Şu hadis de, satılan malın kusurlarını müşteriye göstererek samimi ve dürüst davranmanın gerekli olduğunu gösterir:

“Alışveriş yapanlar birbirlerine doğru söyler ve dürüst davranırlarsa, alışverişlerinde her ikisine de bereket verilir. Eğer yalan söyler ve gizlerlerse, alışverişlerinden bereket kaldırılır.” (Buhârî, Buyû‘, 19; Müslim, Buyû‘, 11)

Cerîr b. Abdullah el-Becelî radıyallahu anh, Rasulullah sallallahu aleyhi veselleme İslâm’da sabit kalmak üzere biat ettikten sonra ayrılmak için kalkınca, Efendimiz elbisesinden çekerek, ona bütün müslümanlara karşı dürüst davranmasını da şart koştu.

Cerîr radıyallahu anh pazara bir mal getirdiği zaman, kusurlarını gösterdikten sonra şöyle derdi: – Bu haliyle istersen al, istersen bırak!

Pazardakiler kendisine; – Allah sana rahmetini ihsan etsin. Hep böyle söylersen bir şey satamazsın, derlerdi. Cerîr radıyallahu anh da onlara; – Biz Allah Rasulü sallallahu aleyhi veselleme, bütün müslümanlara karşı samimi ve dürüst davranmak üzere biat ettik, derdi. (Buhârî, Şurût, 1; Müslim, İmân, 23)

Sahabe-i kiramdan Vâsile b. Eska radıyallahu anh, Kûfe pazarında durmuş alışveriş yapanlara bakıyordu. Bu sırada adamın biri üç yüz gümüş paraya bir deve satın aldı. Bu satış Vâsile radıyallahu anhûnun dalgınlığına geldi, nasıl gerçekleştiğini göremedi. Satın alan adamın arkasından koşarak gidip onu geri çağırdı. Adam gelince;

– Bunu eti için mi aldın yoksa binek olarak kullanmak için mi, diye sordu. Adam;
– Binmek için, deyince;
– Hayvanının ayağında bir sakatlık var. Bu hayvan üzerinde yolculuk yapmaya elverişli değil, dedi.

Adam deveyi geri verdi. Deve sahibi de fiyatından yüz gümüş para indirim yaptı ve Vâsile radıyallahu anhûya; – Allah senin hayrını versin, yaptığım satışı bozdun, dedi. Vâsile radıyallahu anh şöyle dedi: – Biz her müslümana karşı samimi ve dürüst davranmak üzere Allah Rasulü sallallahu aleyhi veselleme söz verdik. Ben O’nun şöyle buyurduğunu işittim: “Bir kimsenin, sattığı maldaki kusuru bildirmeden onu satması helâl olmaz. Bu durumu bilen müslümanın bildiğini gizlemesi de helâl değildir.” (Hâkim, el-Müstedrek, 2/10; Ahmed b. Hanbel, el-Müsned, 3/491; Beyhakî, es-Sünenü’l-Kübrâ, 5/320)

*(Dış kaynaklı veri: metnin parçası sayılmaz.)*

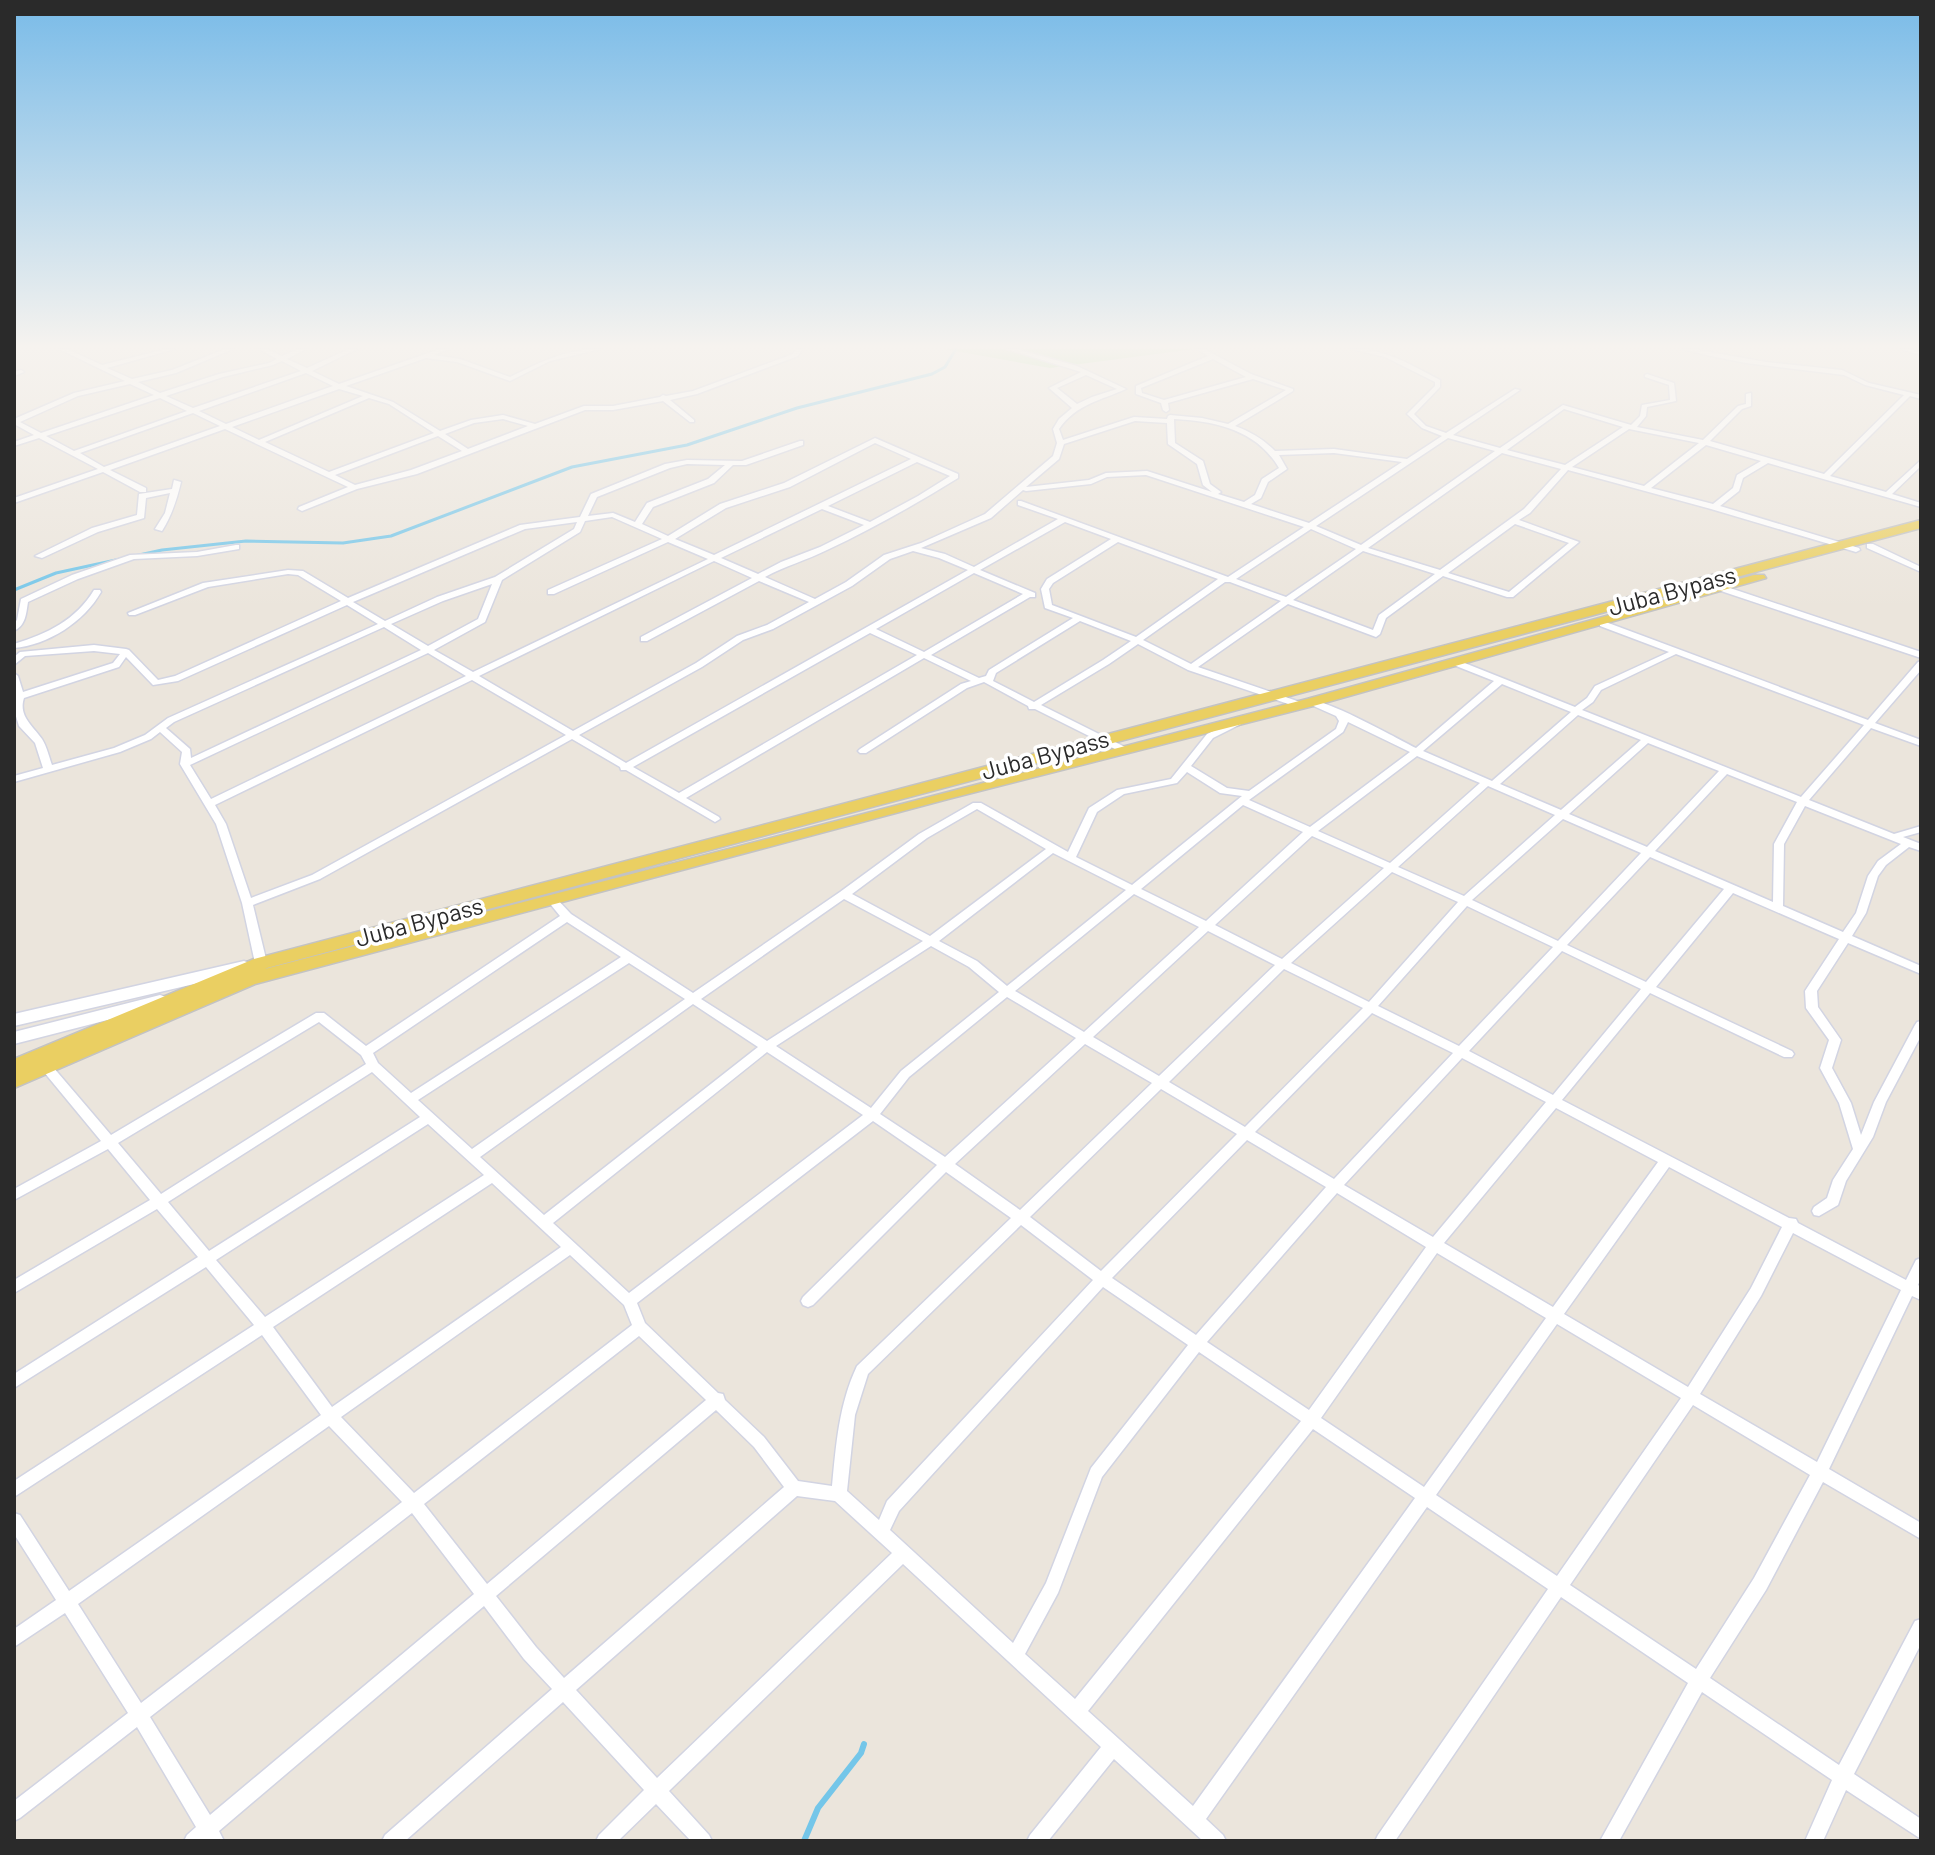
<svg xmlns="http://www.w3.org/2000/svg" width="1935" height="1855" viewBox="0 0 1935 1855" font-family="Barlow,sans-serif">
<rect width="100%" height="100%" fill="#ebe5dc"/>
<path fill="#b0e09b" d="M944,349H1194L1050,368Z"/>
<g fill="none" stroke-linecap="round" stroke-linejoin="round">
<path stroke="#74c6e9" stroke-width="3" d="M14,590L56,573L162,550L246,541L343,543L391,536L572,467L687,445L797,408L932,374L945,367L956,349"/>
<path stroke="#74c6e9" stroke-width="6" d="M804,1841L818,1808L861,1753L864,1744"/>
<defs>
<path id="street" d="M59,349H67L102,365L166,349H175L107,368L132,379L172,370L225,349H233L176,373L138,382L160,393L219,374L269,363L277,359L259,349H266L282,356L298,349H306L287,359L307,368L349,349H357L312,371L339,384L440,349H448L434,355L460,359L510,377C538,363 568,348 600,349L550,361L510,381L457,362L426,358L346,386L393,402L440,431L471,420L503,415L535,424L584,406H613L660,397L663,395L666,396L693,391L793,354L796,349H802L798,356L697,394L670,400L694,420V422H690L663,401L613,410H585L417,474L357,489L302,511L298,509L299,507L348,487L225,429L110,470L146,488V492H140L103,472L14,503V498L98,469L39,438L14,446V442L34,435L14,424V419L74,393L125,381ZM282,361L301,371L193,408L166,396L223,377L273,365ZM306,373L333,386L226,424L199,411ZM130,384L154,395L41,433L20,422L78,396ZM339,389L363,396L259,440L232,427ZM160,398L187,411L74,451L46,436ZM369,398L389,404L434,433L329,472L265,442ZM193,413L220,426L104,467L80,453ZM503,419L528,426L468,449L445,434L474,423ZM438,436L462,451L411,470L355,485L335,475Z
M1007,349H1016L1077,366L1126,389C1102,400 1076,404 1059,429L1063,440L1134,417L1167,419L1168,416L1170,415L1202,418L1228,424L1286,390L1253,379L1168,403L1169,410L1166,412L1163,410L1161,403L1136,394V386L1208,356L1197,349H1204L1251,374L1293,389V391L1235,426C1251,432 1263,439 1275,451L1334,449L1407,459L1442,436L1422,428L1407,414L1435,386V382L1385,357L1351,349C1385,348 1411,365 1440,380V387L1414,414L1426,426L1446,433L1515,389L1520,390L1453,435L1500,448L1563,405L1631,425L1640,416L1642,405L1670,400L1669,385L1645,377V375L1647,374L1674,383L1676,401L1647,407L1646,416L1637,427L1703,440L1738,406L1746,404V394L1751,393V406L1742,409L1710,441L1824,474L1904,395L1865,385L1844,375L1746,363L1706,355L1683,349H1693L1766,362L1842,370L1869,383L1921,395V399L1910,396L1830,476L1886,492L1921,460V466L1892,494L1921,503V507L1768,463L1743,478L1739,491L1720,506L1859,548L1860,550L1856,552L1711,509L1568,470L1530,513L1519,520L1579,542L1513,597H1507L1443,576L1386,618L1380,634L1376,637L1288,604L1198,667L1303,703V707H1297L1188,670L1138,644L1109,664L1041,705L1125,747L1127,749L1125,751H1119L1035,709H1029L1028,706L984,682L967,688L866,753H860L858,751L860,749L961,684L971,681L924,658L686,798L719,817L720,819L715,822L626,770H621L620,767L572,739L320,879L253,905L267,963L261,967L255,963L242,903L216,824L180,764L182,752L160,732L151,739L120,752L14,782V776L43,768L35,743L19,726L14,710V673L18,676L23,692L113,663L120,654L94,651L25,656L14,665V657L20,652L94,645L126,649L129,650L158,680L175,676L341,601L298,575L288,574L208,587L135,615H129L128,613L203,583L288,570L303,571L348,598L520,525L580,517L591,494L665,464L687,460L742,461L800,441H803V445L746,465H733L714,483L653,507L642,524L668,536L720,504L784,483L875,438L958,474V478C916,504 872,529 827,550C807,560 785,566 765,577L815,599L846,582L884,555L921,543L985,514L1053,456L1057,443L1053,429L1059,419L1072,408L1049,388L1081,372ZM1213,359L1246,377L1164,400L1142,393L1141,388ZM1086,375L1117,389L1092,397L1077,404L1057,388ZM1564,409L1623,427L1565,465L1507,450ZM1174,419C1215,421 1257,430 1279,468L1262,479L1255,495L1244,502L1218,494L1221,492L1210,484L1203,461L1175,443ZM1135,421L1167,423L1168,444L1197,464L1203,485L1212,492L1147,471L1106,473L1089,480L1026,487L1059,459L1064,444ZM1629,429L1699,443L1644,486L1572,467ZM1448,438L1495,451L1361,545L1316,526ZM875,443L911,459L714,555L675,539L726,508L790,487ZM1706,445L1761,461L1737,475L1733,488L1713,504L1651,488ZM1334,453L1402,462L1309,523L1251,504L1261,498L1268,482L1287,469L1279,455ZM1502,453L1561,469L1524,509L1440,570L1368,548ZM917,462L950,476L918,496L870,522L828,506ZM687,464L725,465L708,479L647,503L635,522L613,513L588,516L597,497L670,468ZM1146,475L1304,527L1228,577L1021,501H1018V505L1058,519L974,567L945,554L921,548L991,518L1023,490L1026,491L1091,484L1107,477ZM822,509L864,525L820,547L781,562L758,574L721,558ZM612,517L662,539L548,590V594H554L668,542L708,559L473,672L434,650L485,622L502,580L580,532L585,521ZM577,522L574,529L495,577L437,597L385,621L353,602L525,529ZM1065,522L1111,539L1047,579L1041,589L1045,608L1073,618L989,670L986,676L979,678L931,655L1030,597H1035V593L980,570ZM1515,524L1569,543L1509,592L1448,573ZM1311,529L1356,549L1286,597L1236,579ZM1118,542L1218,579L1136,637L1052,605L1049,589L1053,583ZM913,551L939,558L968,570L626,763L579,735L702,667L743,640L773,629L852,586L890,559ZM1363,551L1435,574L1379,615L1373,630L1293,600ZM714,561L752,578L641,637V641H647L759,581L809,602L767,625L737,636L696,663L573,731L479,676ZM974,573L1023,594L924,652L876,629ZM1225,582H1230L1281,601L1191,664L1143,640ZM492,584L478,619L428,646L391,624L443,601ZM347,605L378,624L168,718L145,735L114,748L52,765C49,757 47,747 42,739C33,726 18,716 24,698L119,667L126,657L153,685L178,681ZM1080,621L1131,641L1103,660L1034,702L993,681L996,673ZM384,627L421,650L191,758L190,749L166,728L174,722ZM870,633L917,655L679,793L633,767ZM428,653L466,676L211,799L190,765ZM472,680L566,735L312,875L251,898L226,824L215,805Z
M1902,349L1921,351V355L1903,350Z
M21,370L24,372L14,376V372Z
M174,480L181,482C177,499 172,515 162,531L155,529L165,513L170,493L146,498L144,518L98,532L42,558L35,556L92,528L137,515L139,494L172,489Z
M1867,544H1873L1921,567V572L1867,548Z
M236,545H239V549L197,556L134,559L78,579L28,602C26,614 26,625 14,631V623L17,620L21,599L72,575L130,555L197,552Z
M1721,587H1727L1921,652V658L1721,591Z
M94,590H100L101,592C84,622 48,645 14,648V644C47,634 76,620 94,590Z
M1603,621L1868,720L1918,662L1921,661V670L1875,723L1921,740V746L1871,728L1809,800L1894,834L1921,826V832L1903,837L1921,844V851L1909,847L1886,865L1878,876L1866,913L1852,936L1921,966V974L1848,943L1817,991L1818,1007L1841,1040L1832,1068L1851,1103L1861,1135L1874,1102L1915,1025L1917,1022L1921,1021V1036L1886,1102L1873,1137L1846,1181L1838,1205L1819,1216L1814,1215L1812,1211L1814,1207L1827,1198L1833,1180L1853,1149L1839,1103L1820,1068L1829,1040L1806,1008L1805,991L1839,939L1733,893L1656,987L1792,1051L1794,1054L1792,1057H1784L1650,993L1562,1100L1789,1218L1796,1219L1798,1223L1906,1280L1916,1260L1921,1258V1278L1918,1285L1921,1287V1300L1912,1296L1829,1469L1921,1523V1539L1823,1482L1766,1590L1710,1678L1839,1765L1915,1621L1921,1619V1644L1854,1774L1921,1819V1839L1846,1790L1823,1841H1805L1832,1780L1702,1692L1619,1841H1600L1688,1683L1561,1597L1395,1841H1375L1378,1835L1548,1589L1427,1507L1206,1819L1223,1835L1226,1841H1203L1114,1759L1048,1841H1027L1030,1835L1101,1747L903,1564L669,1791L709,1835L712,1841H691L656,1804L618,1841H596L599,1835L644,1790L563,1702L405,1841H382L385,1835L552,1689L524,1659L484,1606L219,1831L224,1841H184L187,1835L196,1827L137,1727L20,1818L14,1821V1801L128,1713L65,1613L14,1647V1629L56,1600L14,1534V1513L20,1515L69,1591L321,1415L262,1335L14,1497V1481L254,1325L206,1267L14,1388V1374L198,1257L157,1209L14,1293V1280L150,1200L108,1149L14,1200V1189L101,1141L39,1066L37,1063L39,1060H47L111,1135L316,1013H324L366,1046L560,916L547,900L552,897L556,898L571,914L693,993L840,892L919,834L973,803H981L1068,852L1089,808L1117,790L1171,779L1207,734L1237,720L1240,719L1245,722L1213,738L1191,766L1227,788L1249,791L1336,729L1339,721L1336,716L1309,704V700C1329,700 1394,737 1416,748L1494,681L1451,664V660H1457L1575,707L1587,698L1595,686L1669,652L1600,626V622ZM1676,654L1864,725L1801,797L1582,710L1593,702L1601,690ZM1502,684L1571,712L1492,781L1423,751ZM1578,715L1641,740L1561,810L1500,784ZM1348,722L1410,752L1310,827L1249,800L1343,732ZM1648,743L1719,771L1647,847L1569,814ZM1417,756L1480,783L1390,863L1318,831ZM1187,772L1220,793L1242,796L1132,885L1076,857L1097,812L1124,794L1177,783ZM1727,774L1797,802L1774,844L1773,902L1655,851ZM1488,786L1555,815L1464,896L1398,867ZM1243,805L1303,832L1206,921L1141,889ZM1805,806L1901,844L1878,861L1868,876L1856,913L1843,932L1783,906L1784,844ZM977,809L1046,849L930,936L852,894L927,838ZM1563,819L1641,853L1558,941L1472,900ZM1312,836L1384,868L1282,959L1215,925ZM1053,853L1126,890L1007,986L977,961L939,941ZM1650,857L1724,889L1646,982L1567,945ZM1392,872L1458,902L1369,1002L1291,963ZM1134,894L1199,927L1084,1032L1015,991ZM844,899L923,941L767,1041L701,999ZM1467,906L1553,947L1459,1046L1378,1006ZM567,922L621,957L411,1093L378,1063L373,1053ZM1208,931L1275,965L1159,1076L1093,1037ZM931,946L969,967L999,992L901,1071L871,1108L776,1046ZM1562,951L1641,989L1553,1095L1469,1051ZM629,963L685,999L472,1149L418,1100ZM1284,969L1363,1008L1245,1127L1169,1082ZM1007,997L1076,1038L945,1157L880,1114L909,1077ZM693,1004L758,1047L544,1215L480,1157ZM1372,1013L1453,1053L1334,1179L1255,1132ZM319,1022L361,1055L366,1064L161,1194L118,1143ZM1085,1044L1152,1083L1020,1210L955,1164ZM767,1052L863,1115L629,1293L553,1223ZM1462,1058L1546,1102L1433,1237L1344,1185ZM372,1072L420,1117L209,1251L168,1202ZM1161,1089L1237,1134L1101,1271L1030,1217ZM1556,1108L1658,1162L1553,1307L1444,1243ZM873,1121L937,1165L803,1297L801,1301L803,1305L808,1307L813,1305L946,1172L1011,1218L857,1366C839,1404 836,1444 832,1486L798,1481L764,1437L725,1400L723,1394L718,1393L645,1323L637,1303ZM428,1124L484,1175L265,1317L216,1260ZM1247,1140L1326,1187L1196,1335L1112,1278ZM1669,1167L1782,1227L1751,1288L1688,1387L1564,1314ZM492,1183L561,1247L332,1407L273,1327ZM1337,1193L1426,1247L1309,1410L1207,1342ZM1021,1225L1093,1280L887,1501L879,1520L847,1491L855,1415L868,1374ZM1793,1233L1901,1290L1817,1462L1700,1394L1761,1296ZM1437,1253L1546,1318L1424,1487L1321,1418ZM570,1255L624,1305L632,1325L414,1493L341,1417ZM1103,1287L1188,1345L1091,1468L1046,1583L1013,1643L890,1530L899,1511ZM1557,1324L1681,1398L1557,1576L1436,1495ZM639,1336L706,1400L487,1584L424,1504ZM1199,1352L1301,1421L1075,1699L1025,1654L1058,1593L1102,1477ZM1693,1405L1810,1475L1754,1578L1696,1669L1570,1585ZM716,1410L754,1447L784,1487L564,1678L536,1647L496,1596ZM329,1426L402,1502L141,1703L78,1604ZM1313,1429L1415,1498L1193,1806L1088,1711ZM797,1496L835,1501L892,1553L657,1778L576,1690ZM412,1513L474,1594L210,1815L150,1717Z"/>
<path id="secondary" d="M244,961L250,963L252,967L250,971L14,1026V1014Z
M160,995L166,997L168,1001L166,1005L14,1044V1032Z"/>
<path id="primary" d="M1921,520V528L267,968L265,969L1307,699L1754,575H1764L1766,578L1317,705L948,799L255,984L14,1088V1059L254,959Z"/>
</defs>
<use href="#street" stroke="#d2d4e2" stroke-width="3"/>
<use href="#secondary" stroke="#d2d4e2" stroke-width="3"/>
<use href="#primary" stroke="#c3c3c3" stroke-width="3"/>
<use href="#street" fill="#fff" fill-rule="evenodd"/>
<use href="#secondary" fill="#fff" fill-rule="evenodd"/>
<use href="#primary" fill="#eacf62" fill-rule="evenodd"/>
</g>
<linearGradient id="sky" x2="0" y2="1"><stop stop-color="#79bbe8"/><stop offset="0.57" stop-color="#f6f3ef"/><stop offset="1" stop-color="#f6f3ef" stop-opacity="0"/></linearGradient>
<rect width="1935" height="608" fill="url(#sky)"/>
<g text-anchor="middle" dominant-baseline="central" stroke-width="7" stroke-linejoin="round" paint-order="stroke">
<g font-size="24" fill="#2a2a2a" stroke="#fff">
<text transform="translate(1672 590) rotate(-15)">Juba Bypass</text>
<text transform="translate(1045 754) rotate(-15)">Juba Bypass</text>
<text transform="translate(419 921) rotate(-15)">Juba Bypass</text>
</g>
</g>
<rect width="1935" height="1855" fill="none" stroke="#2a2a2a" stroke-width="32"/>
</svg>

Onlar bu tür işlerdeki samimiyeti, kendi nefsi için razı olduğu şeye din kardeşi için de razı olmak şeklinde anlamışlardır. Onlar bunu bir fazilet ve manevi makamlarda yükselmek değil, biatlerine dahil olan İslâm’ın şartlarından biri olarak kabul etmişlerdir. Bu, insanların çoğuna ağır gelen bir durumdur. Bunun için bazıları insanlardan ayrı kalıp kendini ibadete vermeyi tercih etmişlerdir. Çünkü insanlara karışarak onlarla çeşitli muameleler içine girip Allah Tealâ’nın haklarını korumak ancak sâdık kişilerin yapabileceği bir mücâhededir. Bu mücâhede kula ancak iki şeye inanması ile kolay olur:

Birincisi, kulun, malın kusurlarını gizleyip onu hile ile satmanın rızkında bir artış sağlamayacağını, tam tersine onu mahvedip bereketini gidereceğini bilmesidir. Değişik zamanlarda hile ile toplanan bir malı Allah Tealâ birden helâk eder.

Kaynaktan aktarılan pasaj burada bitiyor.